Brano estratto:
Mancano fattori scatenanti per un’ondata di vendite sulle borse dei mercati emergenti.

La nostra previsione di crescita moderata negli USA e di un corso dei tassi d’interesse della Fed più basso di quanto previsto dal mercato, oltre a un miglioramento delle prospettive di crescita del PIL e alla stabilità dei prezzi delle materie prime, dovrebbe sostenere i corsi azionari dei mercati emergenti. Siamo inclini a concentrarci sui titoli dell’AXJ (Asia escluso il Giappone), perché gli sforzi per aumentare gli scambi regionali dovrebbero renderli meno sensibili all’attività protezionistica sui mercati sviluppati.

Ci concentriamo soprattutto sulle valute dei mercati emergenti e, poiché gli interessi globali rimangono ai minimi storici, continuerà la caccia ai rendimenti. Le valute dei mercati emergenti che danno rendimenti più elevati e che sono poco correlate con l’incertezza politica negli USA (ovvero lontane dalle invettive lanciate via Twitter (Francoforte: A1W6XZ - notizie) da Trump) continueranno ad apprezzarsi. HUF (fiorino ungherese), PLN (zloty polacco), INR (rupia indiana) e MYR (ringgit malese) mostrano una bassa correlazione con il rischio politico negli USA. Invece CNY (yuan cinese) e MXN (peso messicano) continueranno a subire le conseguenze delle politiche nascenti di Trump (in particolare, il peso messicano è esposto su due fronti: il commercio e l’immigrazione).

Sezione dati:
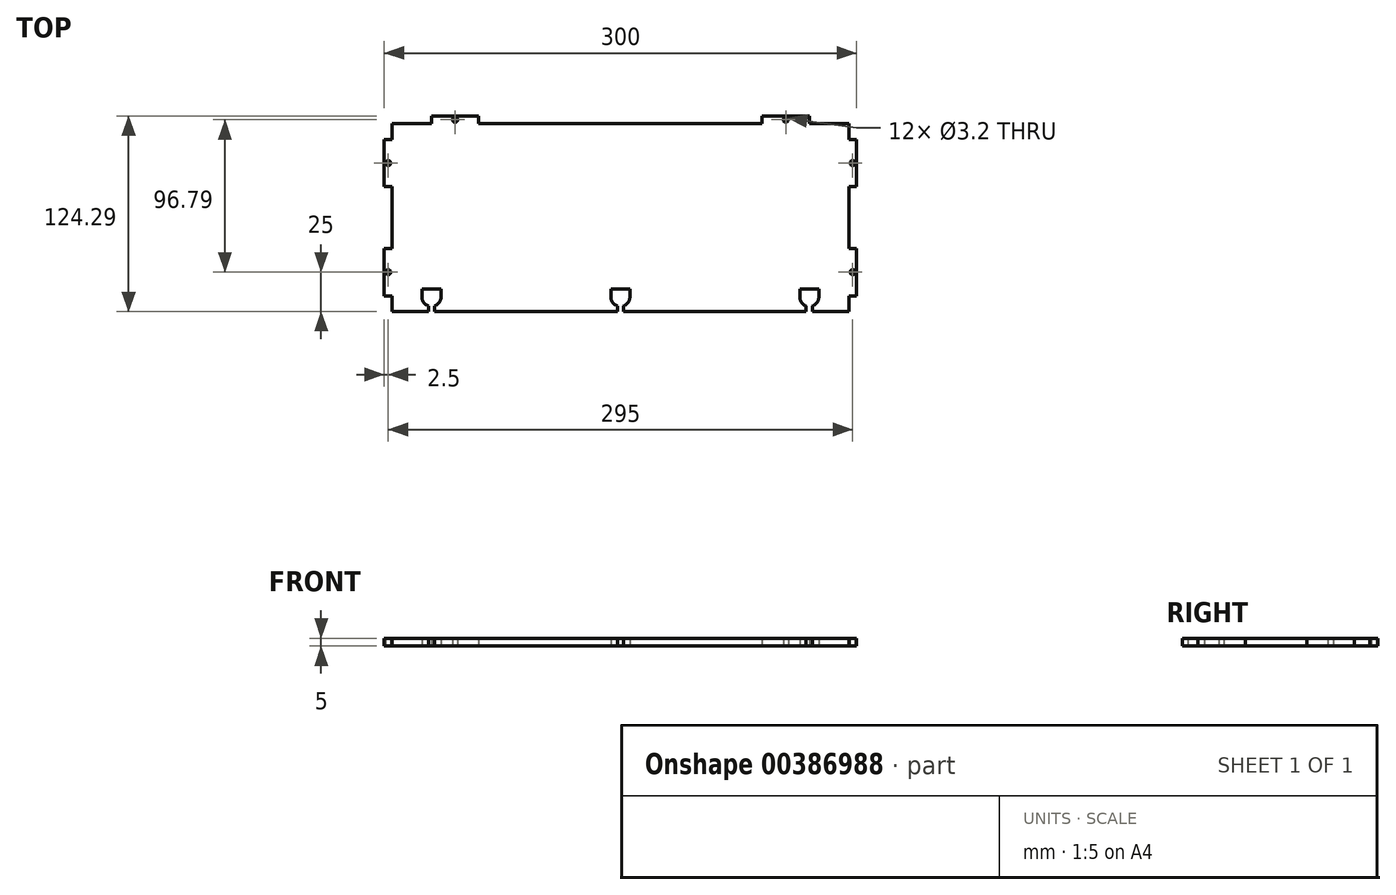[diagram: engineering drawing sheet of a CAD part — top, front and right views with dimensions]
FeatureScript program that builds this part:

Compiti da svolgere:
(A) Nel brano sui mercati emergenti, perché gli autori preferiscono concentrarsi sui titoli dell'AXJ? Rispondi in una o due frasi.
(B) Rispondi a queste domande sul brano sui mercati emergenti:
(i) Che cosa indica la sigla AXJ?
(ii) Quali valute mostrano una bassa correlazione con il rischio politico negli USA?
(iii) Su quali due fronti è esposto il peso messicano?
(C) Prosegui il brano sui mercati emergenti a partire dalla sua ultima frase.

Soluzioni:
(A) Gli autori si concentrano sui titoli dell'AXJ perché gli sforzi per aumentare gli scambi regionali dovrebbero renderli meno sensibili all'attività protezionistica sui mercati sviluppati.

(B)
(i) Asia escluso il Giappone.
(ii) HUF (fiorino ungherese), PLN (zloty polacco), INR (rupia indiana) e MYR (ringgit malese).
(iii) Il commercio e l'immigrazione.

(C)
L’avvenimento EUR/CHF della Banca Nazionale Ceca

Nel novembre del 2013, la Banca Nazionale Ceca (CNB (Other OTC: CNBW - notizie) ) introdusse una “base minima” a 27 per l’EUR/CZK (corona ceca), per evitare di importare la deflazione. L’attuale miglioramento delle prospettive economiche del paese indica che, entro la metà del 2017, la banca raggiungerà l’obiettivo del 2%. Questa è una condizione essenziale per tornare a un quadro normale di politica monetaria e mettere fine al tasso di cambio minimio. Come ha affermato il consiglio della banca, “è probabile che l’impegno sarà sospeso verso la metà del 2017.”

Avvisaglie per l’USD/JPY

Dopo una corsa impressionante, l’USD/JPY non è riuscito a violare la forte area di resistenza fra 118 e 120, fermandosi come lo spread fra i rendimenti dei titoli USA e giapponesi a scadenza breve. In linea con questi sviluppi, anche il rally del Nikkei 225 si è interrotto. Abbiamo assistito a un andamento simile all’inizio del 2016, quando l’USD/JPY crollò sotto quota 100 da 123, e anche questa mossa fece precipitare il Nikkei del 25%. Poiché l’”Abeconomia” è ormai prossima all’esaurimento, mettendo in risalto i limiti degli stimoli fiscali, è improbabile un ulteriore indebolimento dello JPY, appare quindi molto plausibile una marcata correzione dell’USD/JPY e del Nikkei.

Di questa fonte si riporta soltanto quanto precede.